Erdoğan'dan MHP'ye: Herkes kendi yoluna

Erdoğan'dan MHP'ye: Herkes kendi yoluna

Cumhurbaşkanı Erdoğan, "Herkes kendi yoluna" diyerek MHP ile Cumhur İttifakı'nın bittiğini ifade etti.

Cumhurbaşkanı ve AKP Genel Başkanı Recep Tayyip Erdoğan partisinin grup toplantısında konuştu. Erdoğan, Suudi gazeteci Cemal Kaşıkçı cinayetine ilişkin bilgiler paylaştı. MHP'ye sert sözlerle yüklenen Erdoğan, "Herkes kendi yoluna" diyerek Cumhur İttifakı'nın bittiğini ifade etti.

Erdoğan’ın konuşmasının satırbaşları şöyle:

"Grup toplantımızın partimiz ve ülkemiz için hayırlara vesile olmasını rabbimden niyaz ediyorum.

Çok güzel bir Moldova ziyaretimiz oldu. Çok verimli görüşmeler gerçekleştirdik. Bu ülkenin ayrılmaz bir parçası olarak gördüğümüz gök oğuz yerinde de soydaşlarımızla hasret giderdik. Bir çok eserin de orada açılışını yaptık, bu eserleri biz yaptık ve Türk milleti adına oradaki soydaşlarına bunlar hediyeydi.

Macaristan’da da Gülbaba Türbesi’nin restorasyonu çalışmalarını yaparak eseri çok farklı bir noktalaya taşıdık.

Gönül sınırlarımız içindeki dostlarımızla olan ilişkilerimizi asırlar sonrası tekrar olması gereken düzeye çıkarıyoruz.

İzmir’de açılışını yaptığımız Star Rafinerisi’nin hayırlı olmasını diliyorum. Bu Azerbaycan’ın aslında bütünüyle ele aldığımızda Türkiye’de yapmış olduğu 10 milyar dolarlık bir yatırımıdır.

En büyük petrol tesislerinden biri olarak faaliyet gösterecek bu tesisle cari açığımızı da 1 buçuk milyar dolar azaltıyoruz. Bu yatırımın hayata geçirilmesi konusunda dostum sayın Aliyev’e bir kez daha şahsım ve milletim adına teşekkür ediyorum.

Üsküdar Çekmeköy metro hattının ikinci kısmını hizmete açtık. İstanbul’un ulaşım sorunun çözümüne yönelik bu yatırımlarımızı kesintisiz devam ettirmeye kararlıyız.

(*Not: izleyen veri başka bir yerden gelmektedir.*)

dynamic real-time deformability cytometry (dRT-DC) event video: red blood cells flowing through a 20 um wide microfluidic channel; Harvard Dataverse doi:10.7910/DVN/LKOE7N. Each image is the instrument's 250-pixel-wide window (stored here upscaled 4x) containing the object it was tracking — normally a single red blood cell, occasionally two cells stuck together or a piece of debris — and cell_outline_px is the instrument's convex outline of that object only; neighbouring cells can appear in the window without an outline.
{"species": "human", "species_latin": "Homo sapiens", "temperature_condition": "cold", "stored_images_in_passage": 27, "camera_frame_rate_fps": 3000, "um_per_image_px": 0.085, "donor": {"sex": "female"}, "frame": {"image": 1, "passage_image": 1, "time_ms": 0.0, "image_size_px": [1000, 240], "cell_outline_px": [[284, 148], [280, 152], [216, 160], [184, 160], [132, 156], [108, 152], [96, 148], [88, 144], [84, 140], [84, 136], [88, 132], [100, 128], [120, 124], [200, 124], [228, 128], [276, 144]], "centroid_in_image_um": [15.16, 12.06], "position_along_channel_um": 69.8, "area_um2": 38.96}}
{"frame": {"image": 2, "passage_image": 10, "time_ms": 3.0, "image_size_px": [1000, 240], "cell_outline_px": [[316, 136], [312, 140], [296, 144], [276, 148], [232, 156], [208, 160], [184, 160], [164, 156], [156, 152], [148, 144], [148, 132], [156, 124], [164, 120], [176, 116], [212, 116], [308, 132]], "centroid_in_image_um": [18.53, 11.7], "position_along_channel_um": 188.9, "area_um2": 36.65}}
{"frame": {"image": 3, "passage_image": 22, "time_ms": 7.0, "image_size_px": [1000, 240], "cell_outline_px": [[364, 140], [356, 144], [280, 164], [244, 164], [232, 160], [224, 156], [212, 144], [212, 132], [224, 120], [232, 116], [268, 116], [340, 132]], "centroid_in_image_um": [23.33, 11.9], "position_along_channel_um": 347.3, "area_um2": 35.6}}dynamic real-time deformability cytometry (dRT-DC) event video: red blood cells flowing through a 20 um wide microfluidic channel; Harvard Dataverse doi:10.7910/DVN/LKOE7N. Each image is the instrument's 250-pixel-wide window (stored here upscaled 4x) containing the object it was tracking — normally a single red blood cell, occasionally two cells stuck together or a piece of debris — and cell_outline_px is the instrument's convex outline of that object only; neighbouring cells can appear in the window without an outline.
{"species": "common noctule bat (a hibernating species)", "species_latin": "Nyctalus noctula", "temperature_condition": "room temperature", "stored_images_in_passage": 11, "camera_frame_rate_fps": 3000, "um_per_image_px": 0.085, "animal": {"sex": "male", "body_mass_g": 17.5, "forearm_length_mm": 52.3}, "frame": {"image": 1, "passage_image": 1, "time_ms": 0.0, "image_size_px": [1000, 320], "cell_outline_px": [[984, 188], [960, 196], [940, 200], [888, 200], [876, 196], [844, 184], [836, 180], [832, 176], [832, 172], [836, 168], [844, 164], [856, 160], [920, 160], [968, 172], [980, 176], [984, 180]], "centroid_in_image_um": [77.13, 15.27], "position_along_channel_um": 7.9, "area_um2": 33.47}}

Bundan sonra zaten durmak yok bütün açılışlarımızı Mart 2019 sonuna kadar devam ettireceğiz.

KAŞIKÇI CİNAYETİ
- Grup konuşmamızın bu bölümünde Suudi Arabistan’ın İstanbul’daki başkonsolosluğun da öldürüldüğü kesinleşen kapsamlı bir değerlendirme yapmak istiyorum.

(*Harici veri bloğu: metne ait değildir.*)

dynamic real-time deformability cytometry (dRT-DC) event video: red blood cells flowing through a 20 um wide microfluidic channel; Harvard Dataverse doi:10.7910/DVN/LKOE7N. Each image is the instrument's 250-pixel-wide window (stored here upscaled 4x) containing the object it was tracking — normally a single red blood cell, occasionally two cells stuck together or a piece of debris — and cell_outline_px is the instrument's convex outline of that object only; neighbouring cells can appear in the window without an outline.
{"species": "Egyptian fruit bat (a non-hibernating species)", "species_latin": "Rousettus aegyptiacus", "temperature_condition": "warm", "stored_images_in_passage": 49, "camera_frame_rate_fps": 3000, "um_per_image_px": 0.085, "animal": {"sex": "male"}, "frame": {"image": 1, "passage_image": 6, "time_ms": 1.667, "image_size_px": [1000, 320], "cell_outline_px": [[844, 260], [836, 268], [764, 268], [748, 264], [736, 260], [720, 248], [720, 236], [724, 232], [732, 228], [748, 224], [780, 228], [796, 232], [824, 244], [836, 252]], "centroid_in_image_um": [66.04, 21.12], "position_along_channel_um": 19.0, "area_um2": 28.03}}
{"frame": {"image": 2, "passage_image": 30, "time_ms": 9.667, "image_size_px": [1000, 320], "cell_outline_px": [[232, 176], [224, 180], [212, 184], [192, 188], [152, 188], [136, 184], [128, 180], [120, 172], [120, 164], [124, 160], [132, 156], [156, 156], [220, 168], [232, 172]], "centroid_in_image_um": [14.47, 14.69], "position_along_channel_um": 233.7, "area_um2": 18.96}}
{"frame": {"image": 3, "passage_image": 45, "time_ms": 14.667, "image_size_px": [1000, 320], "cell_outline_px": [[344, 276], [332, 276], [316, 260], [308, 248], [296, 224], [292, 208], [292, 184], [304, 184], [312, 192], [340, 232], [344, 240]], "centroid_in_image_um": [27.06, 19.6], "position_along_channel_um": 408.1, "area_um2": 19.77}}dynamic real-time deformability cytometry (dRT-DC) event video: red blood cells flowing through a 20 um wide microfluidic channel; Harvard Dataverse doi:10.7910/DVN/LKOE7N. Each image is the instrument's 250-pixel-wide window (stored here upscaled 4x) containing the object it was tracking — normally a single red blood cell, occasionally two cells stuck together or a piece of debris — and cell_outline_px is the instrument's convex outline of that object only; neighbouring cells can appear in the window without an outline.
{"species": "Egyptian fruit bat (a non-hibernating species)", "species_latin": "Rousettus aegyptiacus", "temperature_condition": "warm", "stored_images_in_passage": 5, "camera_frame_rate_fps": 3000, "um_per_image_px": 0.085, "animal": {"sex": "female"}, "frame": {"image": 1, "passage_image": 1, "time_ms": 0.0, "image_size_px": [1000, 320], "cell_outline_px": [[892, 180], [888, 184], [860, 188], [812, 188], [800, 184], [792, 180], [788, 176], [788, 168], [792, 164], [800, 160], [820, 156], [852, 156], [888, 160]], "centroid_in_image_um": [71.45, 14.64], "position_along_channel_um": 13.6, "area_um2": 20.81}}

- Cemal Kaşıkçı evlilik işlemleri için Suudi Arabistan başkonsolosluğuna gidiyor. Kaşıkçı’nın bu ziyaretinin haber verildiğini anlaşılıyor. Hazırlık çalışmalarının ülkelerinde yapıldığını işaret ediyor.

- Operasyondan bir gün önce 16:30’da 3 kişilik bir ekip otele yerleştikten sonra konsolosluğa gidiyor. Bir diğer ekip de Belgrad ormanında ve Yalova’da keşiflerde bulunuyor.

- Toplam 15 kişiden oluşan bu ekip ayrı ayrı gelip başkonsoloslukta buluşuyor.

- Önce Başkonsolosluğun hard diskinde kamera görüntüleri sökülüyor. Akşam saat 17:50’de ülkemiz resmi makamlarına Kaşıkçı’nın zorla alıkonduğuna dair ihbar geliyor.

- Şu ana kadar veriler Cemal Kaşıkçı'nın vahşi bir cinayete kurban gittiğini gösteriyor.

- Suudi Arabistan, cinayetin tüm sorumlulularını ortaya çıkarmasını bekliyoruz.

- İstanbul'a gelen 15 kişi kimden emir alarak geldi? Başkonsolosluk neden günler sonra kapılarını açtı? Cesedin yerli işbirlikçiye verildiği söyleniyorsa, bu yerli işbirlikçi kimdir?

- Böyle bir meseleyi birkaç istihbaratçının üzerine atmak ne bizi ne de uluslararası camiayı tatmin edecektir. Emirleri veren kimdirlerdir? Şahit varsa diğer ülkelerdeki suç ortaklarının da soruşturmaya dahil edilmesi gerekmektedir.

- Bu çağrım Suudi Arabistan Kralı ve üst yönetime; Olayın cereyan ettiği yer İstanbul'dur. Tutuklanan 18 kişinin yargılanması İstanbul'da yapılsın. Bu benim teklifimdir. Takdir Suudi Arabistan'ındır.

MHP'YE İTTİFAK YANITI
Türkiye siyasi işbirlikleri hususunda yeni bir döneme girdi. Bu işbirliği zemininin çok önemli katkısı olmuştur. MHP ile yeni yönetimin hayata geçirilmesi sürecinde son olarak 24 Haziran'da çok verimli bir ittifak sergiledik. Cumhur İttifakı adını verdiğimiz bu zemini hazırlayan milletimizdir. Milletimizin sesine kulak verdik ve samimi bir dayanışma içinde olduk. Yeni yönetim sisteminin inşası gibi temel konularda ittifak içinde olmak, iki partinin aynı çizgiyi takip etmesi beklenmiyor. AK Parti ve MHP iki ayrı partidir. Farklı düşündüğümüz konularda kendi yolumuzu takip ederiz.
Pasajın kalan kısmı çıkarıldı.